(Materials provided)

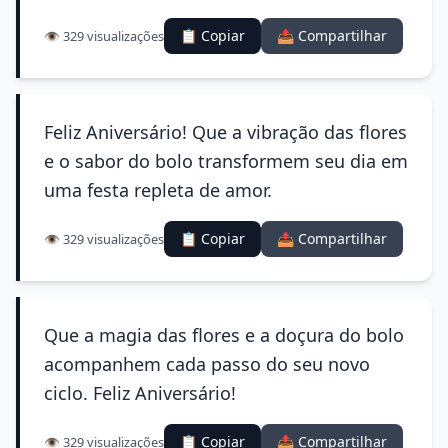
📋 Copiar
📤 Compartilhar
👁️ 329 visualizações
Feliz Aniversário! Que a vibração das flores
e o sabor do bolo transformem seu dia em
uma festa repleta de amor.
📋 Copiar
📤 Compartilhar
👁️ 329 visualizações
Que a magia das flores e a doçura do bolo
acompanhem cada passo do seu novo
ciclo. Feliz Aniversário!
📋 Copiar
📤 Compartilhar
👁️ 329 visualizações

(End Materials provided)

Can you recast the text from the items as a JSON list of strings, one string per line, with blank lines left out? Don't include the pictures in your answer.

**Finished exercise**
[
  "📋 Copiar",
  "📤 Compartilhar",
  "👁️ 329 visualizações",
  "Feliz Aniversário! Que a vibração das flores",
  "e o sabor do bolo transformem seu dia em",
  "uma festa repleta de amor.",
  "📋 Copiar",
  "📤 Compartilhar",
  "👁️ 329 visualizações",
  "Que a magia das flores e a doçura do bolo",
  "acompanhem cada passo do seu novo",
  "ciclo. Feliz Aniversário!",
  "📋 Copiar",
  "📤 Compartilhar",
  "👁️ 329 visualizações"
]